■ Work to complete ■
Would you please reproduce all the entries word for word, minus the pictures?
Material for this exercise below:
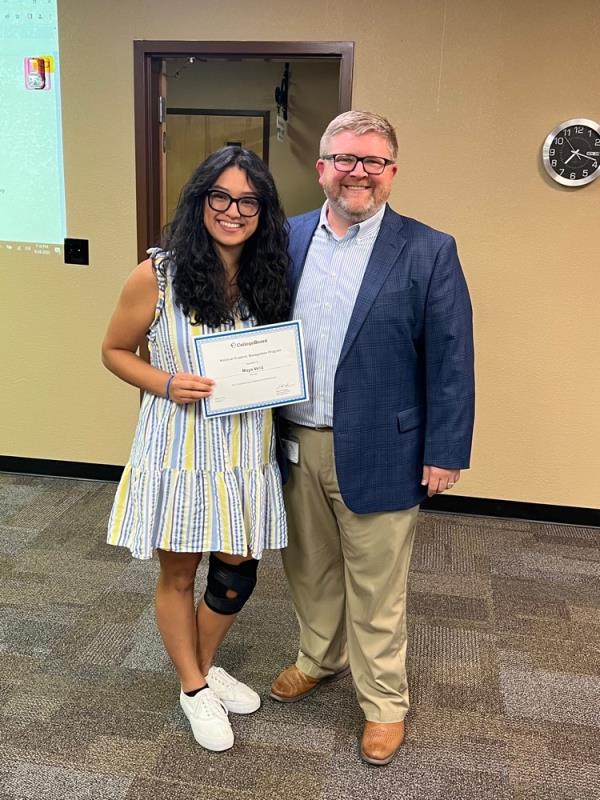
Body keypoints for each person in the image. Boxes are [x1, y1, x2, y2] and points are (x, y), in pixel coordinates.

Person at [270, 111, 475, 766]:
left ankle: (385, 703)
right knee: (308, 568)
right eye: (346, 159)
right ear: (321, 167)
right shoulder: (285, 237)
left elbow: (451, 358)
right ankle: (318, 657)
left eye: (373, 160)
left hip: (387, 445)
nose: (358, 172)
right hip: (296, 442)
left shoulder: (428, 249)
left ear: (391, 171)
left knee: (378, 589)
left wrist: (445, 449)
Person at [102, 146, 290, 753]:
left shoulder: (272, 274)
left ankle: (201, 675)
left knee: (238, 570)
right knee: (180, 572)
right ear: (200, 199)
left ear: (262, 209)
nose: (233, 211)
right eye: (221, 196)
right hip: (180, 448)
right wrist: (164, 381)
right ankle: (192, 688)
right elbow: (114, 350)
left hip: (243, 449)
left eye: (247, 201)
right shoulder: (157, 273)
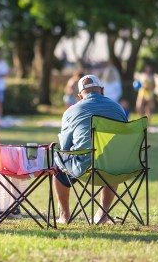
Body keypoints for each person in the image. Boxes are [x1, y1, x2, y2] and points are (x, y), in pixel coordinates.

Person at [55, 74, 128, 224]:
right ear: (102, 90)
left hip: (85, 168)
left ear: (80, 96)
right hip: (117, 168)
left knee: (58, 162)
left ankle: (65, 215)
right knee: (111, 157)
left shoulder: (71, 111)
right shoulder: (118, 109)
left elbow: (65, 147)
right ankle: (102, 214)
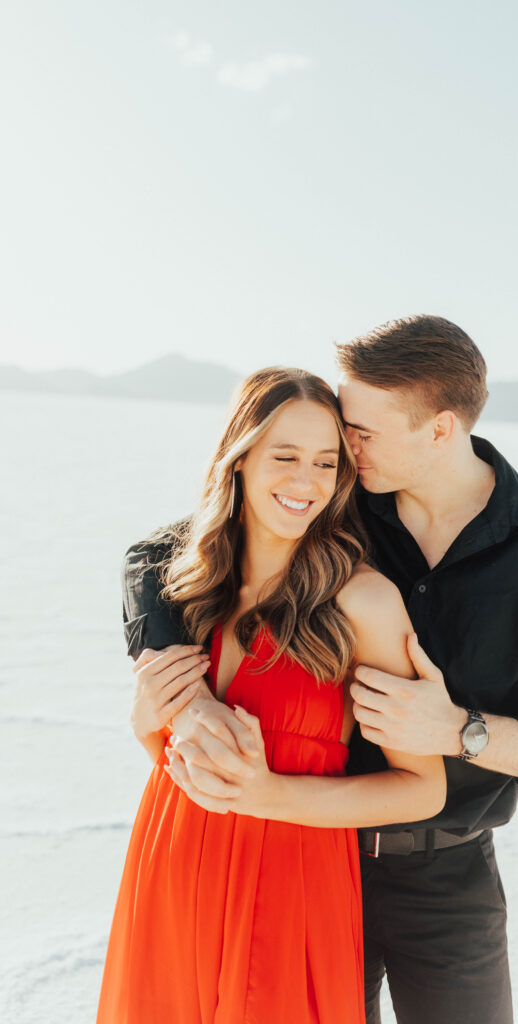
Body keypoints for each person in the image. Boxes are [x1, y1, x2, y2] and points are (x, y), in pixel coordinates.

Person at [122, 316, 518, 1024]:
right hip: (305, 856)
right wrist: (183, 688)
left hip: (444, 871)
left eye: (360, 432)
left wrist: (460, 731)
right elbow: (156, 555)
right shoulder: (334, 495)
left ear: (440, 430)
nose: (342, 449)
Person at [96, 367, 446, 1024]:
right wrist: (148, 721)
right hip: (169, 866)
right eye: (285, 456)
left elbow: (422, 787)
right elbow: (182, 756)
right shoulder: (190, 591)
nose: (306, 482)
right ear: (240, 457)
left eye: (325, 462)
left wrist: (271, 795)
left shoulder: (362, 602)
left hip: (290, 890)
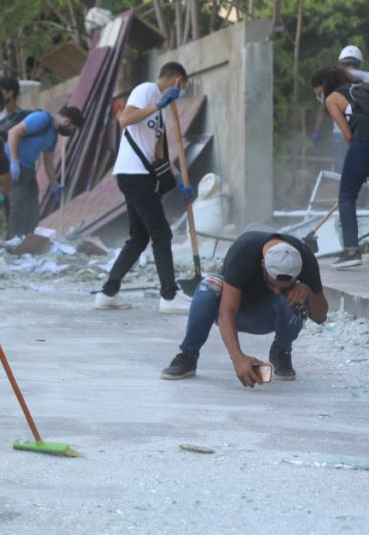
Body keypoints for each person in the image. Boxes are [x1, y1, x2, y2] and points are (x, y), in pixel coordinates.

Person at [160, 232, 327, 385]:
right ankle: (188, 356)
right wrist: (237, 357)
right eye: (272, 284)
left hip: (266, 315)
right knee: (208, 287)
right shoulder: (244, 250)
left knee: (298, 299)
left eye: (283, 287)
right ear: (263, 263)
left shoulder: (305, 259)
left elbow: (321, 317)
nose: (277, 290)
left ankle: (281, 352)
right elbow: (226, 312)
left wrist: (307, 291)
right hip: (235, 310)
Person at [94, 62, 193, 314]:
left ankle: (108, 293)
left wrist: (179, 177)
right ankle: (169, 297)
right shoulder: (147, 90)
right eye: (182, 87)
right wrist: (156, 105)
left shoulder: (160, 113)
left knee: (139, 237)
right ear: (178, 80)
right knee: (162, 234)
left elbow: (158, 153)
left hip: (140, 176)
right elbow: (124, 119)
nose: (181, 93)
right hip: (133, 174)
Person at [310, 66, 368, 268]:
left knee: (346, 196)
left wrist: (357, 161)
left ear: (323, 87)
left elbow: (348, 135)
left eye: (317, 93)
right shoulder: (360, 88)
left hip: (362, 142)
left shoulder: (332, 99)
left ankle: (351, 251)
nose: (319, 97)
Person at [3, 105, 84, 243]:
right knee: (19, 206)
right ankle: (13, 242)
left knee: (33, 209)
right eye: (73, 129)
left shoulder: (53, 136)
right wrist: (14, 162)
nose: (71, 132)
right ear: (67, 121)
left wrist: (55, 184)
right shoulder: (41, 119)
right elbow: (13, 133)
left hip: (28, 168)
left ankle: (28, 242)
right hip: (14, 164)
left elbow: (48, 161)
End of Material for this exercise.
■ Solved problem ■
Body keypoints for each person in the image. Boxes are [x1, y1, x2, y2] and points are (x, y), in pixel coordinates.

Person at [270, 111, 475, 766]:
left ankle: (385, 703)
right knee: (308, 568)
right eye: (346, 159)
right ear: (321, 167)
right shoulder: (285, 237)
left elbow: (451, 358)
right ankle: (318, 657)
left eye: (373, 160)
left hip: (387, 445)
nose: (358, 172)
right hip: (296, 442)
left shoulder: (428, 249)
left ear: (391, 171)
left knee: (378, 589)
left wrist: (445, 449)
Person at [102, 146, 290, 753]:
left shoulder: (272, 274)
left ankle: (201, 675)
left knee: (238, 570)
right knee: (180, 572)
right ear: (200, 199)
left ear: (262, 209)
nose: (233, 211)
right eye: (221, 196)
right hip: (180, 448)
right wrist: (164, 381)
right ankle: (192, 688)
right elbow: (114, 350)
left hip: (243, 449)
left eye: (247, 201)
right shoulder: (157, 273)
Body keypoints for each person in the image. Boxes are [x1, y1, x2, y2] and points are (x, y), in pixel coordinates.

Person at [55, 74, 128, 224]:
right ear: (102, 90)
left hip: (85, 168)
left ear: (80, 96)
right hip: (117, 168)
left knee: (58, 162)
left ankle: (65, 215)
right knee: (111, 157)
left shoulder: (71, 111)
right shoulder: (118, 109)
left elbow: (65, 147)
right ankle: (102, 214)
Body keypoints for each person in the image. Boxes are [x1, y1, x2, y2] and points are (x, y), in pixel coordinates.

Person at [122, 316, 518, 1024]:
right hip: (305, 856)
right wrist: (183, 688)
left hip: (444, 871)
left eye: (360, 432)
left wrist: (460, 731)
right elbow: (156, 555)
right shoulder: (334, 495)
left ear: (440, 430)
nose: (342, 449)
Person at [96, 367, 446, 1024]:
right wrist: (148, 721)
right hip: (169, 866)
right eye: (285, 456)
left elbow: (422, 787)
right elbow: (182, 756)
right shoulder: (190, 591)
nose: (306, 482)
right ear: (240, 457)
left eye: (325, 462)
left wrist: (271, 795)
left shoulder: (362, 602)
left hip: (290, 890)
Body keypoints for each person in the image. Boxes are [x1, y1, x2, y2] and points are (x, y), in pixel coordinates.

Person at [160, 232, 327, 385]:
right ankle: (188, 356)
right wrist: (237, 357)
right eye: (272, 284)
left hip: (266, 315)
right knee: (208, 287)
right shoulder: (244, 250)
left knee: (298, 299)
left eye: (283, 287)
right ear: (263, 263)
left shoulder: (305, 259)
left elbow: (321, 317)
nose: (277, 290)
left ankle: (281, 352)
right elbow: (226, 312)
left wrist: (307, 291)
right hip: (235, 310)
Person at [94, 62, 193, 314]:
left ankle: (108, 293)
left wrist: (179, 177)
right ankle: (169, 297)
right shoulder: (147, 90)
right eye: (182, 87)
right wrist: (156, 105)
left shoulder: (160, 113)
left knee: (139, 237)
right ear: (178, 80)
right knee: (162, 234)
left elbow: (158, 153)
left hip: (140, 176)
right elbow: (124, 119)
nose: (181, 93)
right hip: (133, 174)
Person at [310, 66, 368, 268]:
left knee: (346, 196)
left wrist: (357, 161)
left ear: (323, 87)
left elbow: (348, 135)
left eye: (317, 93)
right shoulder: (360, 88)
left hip: (362, 142)
left shoulder: (332, 99)
left ankle: (351, 251)
nose: (319, 97)
Person at [3, 105, 84, 243]:
right knee: (19, 206)
right ankle: (13, 242)
left knee: (33, 209)
right eye: (73, 129)
left shoulder: (53, 136)
right wrist: (14, 162)
nose: (71, 132)
right ear: (67, 121)
left wrist: (55, 184)
right shoulder: (41, 119)
right elbow: (13, 133)
left hip: (28, 168)
left ankle: (28, 242)
right hip: (14, 164)
left elbow: (48, 161)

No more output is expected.